## Your objective
Pictures aside, repeat all the entries below exactly as they appear.

====== Source records ======

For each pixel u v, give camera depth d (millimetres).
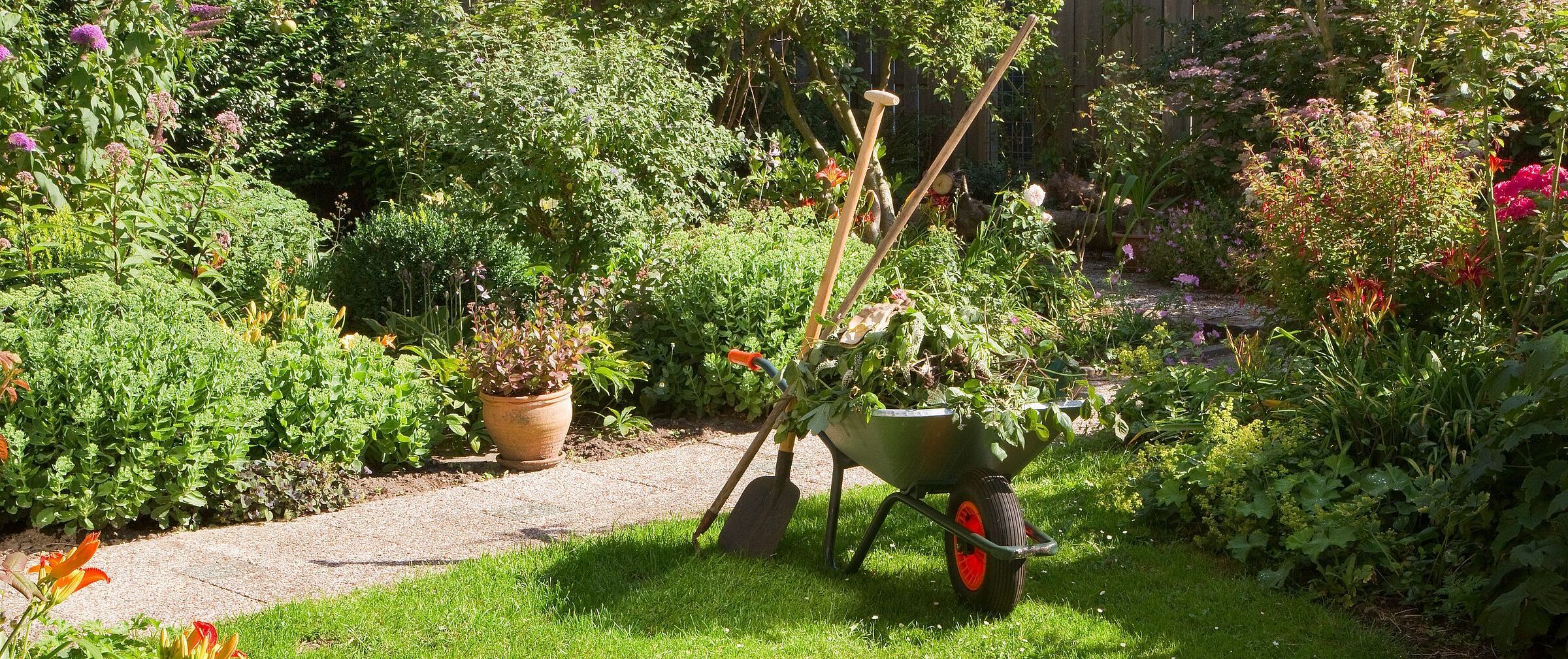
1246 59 10000
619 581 3523
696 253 6090
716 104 9922
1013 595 3219
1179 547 3820
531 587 3473
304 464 4410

======

## Solution to the problem
For each pixel u v, give camera depth d (millimetres).
1246 59 10000
619 581 3523
696 253 6090
716 104 9922
1013 595 3219
1179 547 3820
531 587 3473
304 464 4410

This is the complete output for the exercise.